There is no IRS exemption at all for vehicles. There’s an exemption for “personal effects of the taxpayer’s household” but that does not apply to vehicles. See Section 6334(a) of the Internal Revenue Code.

So, Can the IRS Seize My Car or Truck?

Yes, under certain conditions.

1. The IRS may not make an “uneconomic levy.” As the Internal Revenue Manual (5.17.3.3.5.3)says: “The [Internal Revenue] Code prohibits levy on property if the amount of estimated sale-related expenses exceeds the fair market value of the property at the time of levy. There has to be equity in your vehicle, value beyond what you may owe to a lender.

2. The IRS cannot levy on a vehicle if doing so “is creating an economic hardship due to the financial condition of the taxpayer.” See Section 6343(a)(1)(D) of the Internal Revenue Code. If you need the vehicle at issue to get to work, the store, the doctor, to or to school, most likely the IRS would consider taking it to be a hardship for you, and not levy on it.

3. For practical reasons, the IRS is not going to be interested in a vehicle that, after the effort and cost to seize and liquidate into cash, would net the IRS just a few hundred dollars.  

So, Will the IRS Likely Seize My Car or Truck?

Even if you and your vehicle meet the above conditions, the IRS will likely only take your vehicle if you are being uncooperative. However, if you’ve not been reading the notices it has been sending you, and/or if you have been repeatedly not complying with the IRS’s requests to contact it in order to pay your tax debts, your vehicle(s) could very well be at risk. The IRS will likely first try to get cash out of you by levying on your paycheck and/or bank accounts, but it is not legally obligated to do so.

Stopping the Risk of a Vehicle Levy

If you file a bankruptcy case, the IRS is immediately prevented from levying on your vehicle, and from taking any other action to collect on a tax. As the Internal Revenue Manual says (5.17.3.5.2.3): “The Service is automatically stayed from taking any act to… enforce a lien against property of the estate or to collect a claim against the debtor upon the filing of a bankruptcy petition.”

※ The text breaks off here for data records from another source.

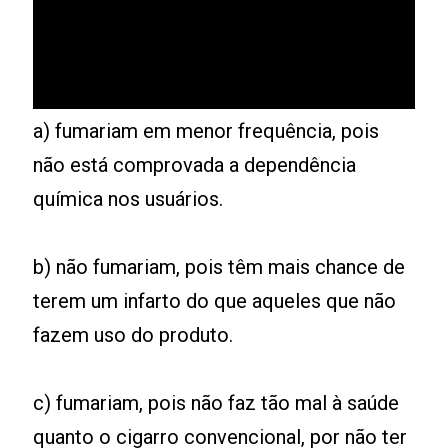
a) fumariam em menor frequência, pois
não está comprovada a dependência
química nos usuários.
b) não fumariam, pois têm mais chance de
terem um infarto do que aqueles que não
fazem uso do produto.
c) fumariam, pois não faz tão mal à saúde
quanto o cigarro convencional, por não ter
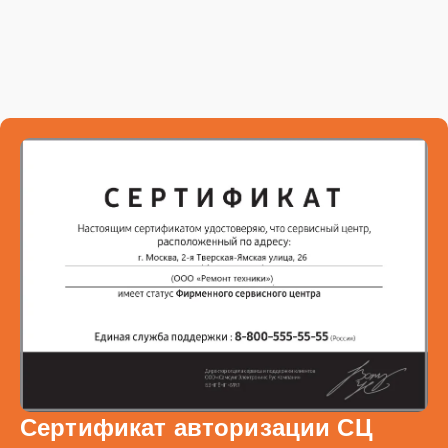
Сертификат авторизации СЦ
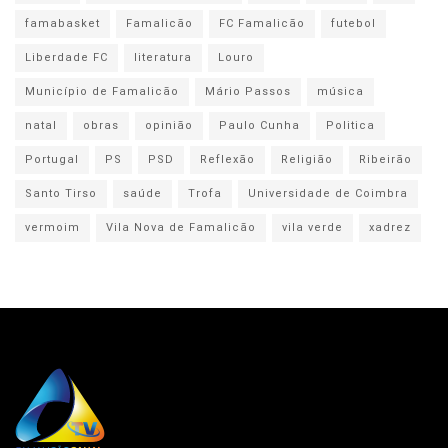
famabasket
Famalicão
FC Famalicão
futebol
Liberdade FC
literatura
Louro
Município de Famalicão
Mário Passos
música
natal
obras
opinião
Paulo Cunha
Politica
Portugal
PS
PSD
Reflexão
Religião
Ribeirão
Santo Tirso
saúde
Trofa
Universidade de Coimbra
vermoim
Vila Nova de Famalicão
vila verde
xadrez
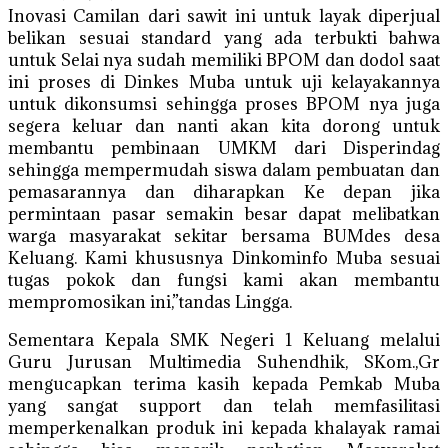
Inovasi Camilan dari sawit ini untuk layak diperjual
belikan sesuai standard yang ada terbukti bahwa
untuk Selai nya sudah memiliki BPOM dan dodol saat
ini proses di Dinkes Muba untuk uji kelayakannya
untuk dikonsumsi sehingga proses BPOM nya juga
segera keluar dan nanti akan kita dorong untuk
membantu pembinaan UMKM dari Disperindag
sehingga mempermudah siswa dalam pembuatan dan
pemasarannya dan diharapkan Ke depan jika
permintaan pasar semakin besar dapat melibatkan
warga masyarakat sekitar bersama BUMdes desa
Keluang. Kami khususnya Dinkominfo Muba sesuai
tugas pokok dan fungsi kami akan membantu
mempromosikan ini,”tandas Lingga.
Sementara Kepala SMK Negeri 1 Keluang melalui
Guru Jurusan Multimedia Suhendhik, SKom.,Gr
mengucapkan terima kasih kepada Pemkab Muba
yang sangat support dan telah memfasilitasi
memperkenalkan produk ini kepada khalayak ramai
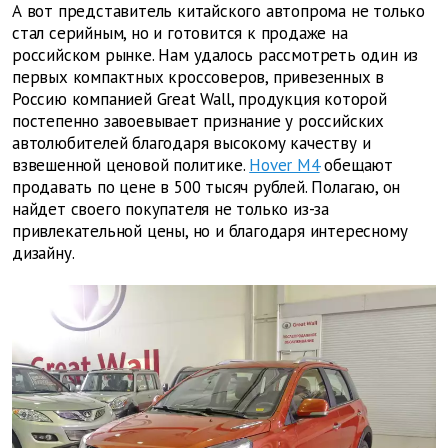
А вот представитель китайского автопрома не только
стал серийным, но и готовится к продаже на
российском рынке. Нам удалось рассмотреть один из
первых компактных кроссоверов, привезенных в
Россию компанией Great Wall, продукция которой
постепенно завоевывает признание у российских
автолюбителей благодаря высокому качеству и
взвешенной ценовой политике.
Hover M4
обещают
продавать по цене в 500 тысяч рублей. Полагаю, он
найдет своего покупателя не только из-за
привлекательной цены, но и благодаря интересному
дизайну.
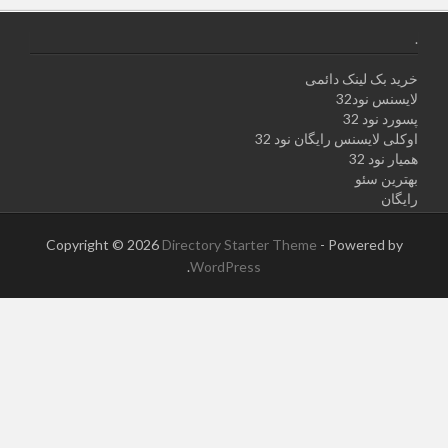
.
خرید بک لینک دائمی
لایسنس نود32
پسورد نود 32
اوکلی لایسنس رایگان نود 32
همیار نود 32
بهترین سئو
رایگان
Copyright © 2026
Directory Starter Theme
- Powered by
.
WordPress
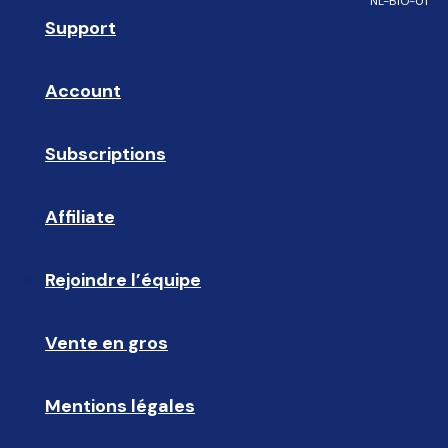
NL-BIO-01
Support
❓ 
Account
👤
Subscriptions
🔄
Affiliate
☝🏼
Rejoindre l’équipe
🩵
Vente en gros
🤝🏻 
Mentions légales
📝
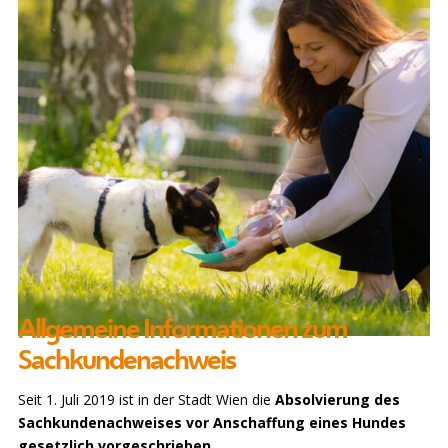
Allgemeine Informationen zum
Sachkundenachweis
Seit 1. Juli 2019 ist in der Stadt Wien die
Absolvierung des
Sachkundenachweises vor Anschaffung eines Hundes
gesetzlich vorgeschrieben
.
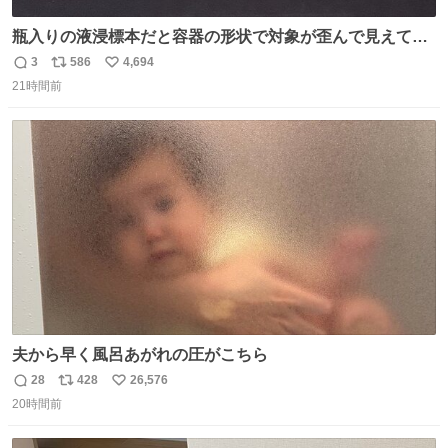
瓶入りの液浸標本だと容器の形状で対象が歪んで見えてし
まうことから、なるべく歪みがない状態で観察しやすいよ
3
586
4,694
返
リ
い
うにこのような形で保存していると前に科博の先生から教
21時間前
信
ポ
い
えてもらった #国立科学博物館
数
ス
ね
ト
数
数
夫から早く風呂あがれの圧がこちら
28
428
26,576
返
リ
い
20時間前
信
ポ
い
数
ス
ね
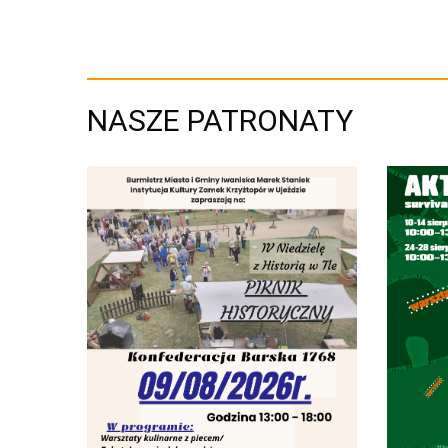
NASZE PATRONATY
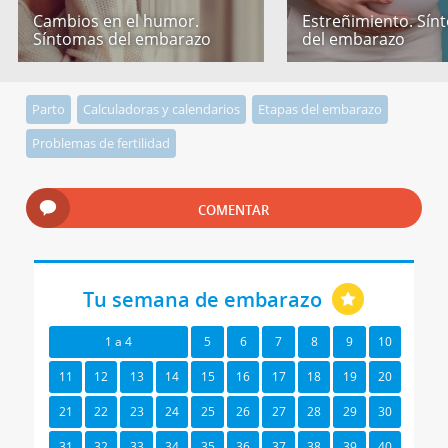
Cambios en el humor.
Estreñimiento. Sín
Síntomas del embarazo
del embarazo
Parto
Calculadoras y calendarios
Etapas del embarazo
Problemas de fertilidad
COMENTAR
Tu semana de embarazo
1 a 4
5
6
7
8
9
10
11
12
13
14
15
16
17
18
19
20
21
22
23
24
25
26
27
28
29
30
31
32
33
34
35
36
37
38
39
40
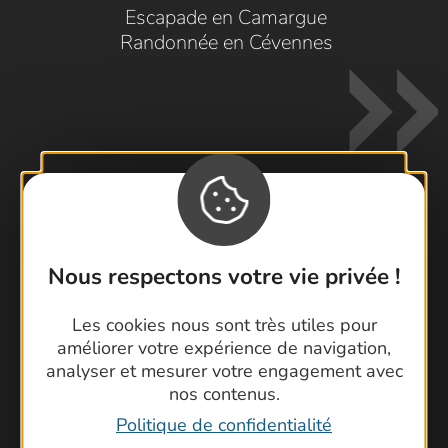
Escapade en Camargue
Randonnée en Cévennes
Contactez-nous !
Nous respectons votre vie privée !
Foire aux questions
Brochures
Les cookies nous sont très utiles pour
Cartoguides et Topoguides
améliorer votre expérience de navigation,
Latitude Gard
analyser et mesurer votre engagement avec
nos contenus.
Politique de confidentialité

If the tax you owe qualifies for a Chapter 7 discharge (permanent write-off) in bankruptcy, the IRS will not be able to levy on your vehicle (or take any other collection action) after the bankruptcy is completed, generally just a few months after the case is filed. If the tax does not qualify for discharge but is paid through a Chapter 13 case, after that case is completed the IRS also cannot levy on your vehicle.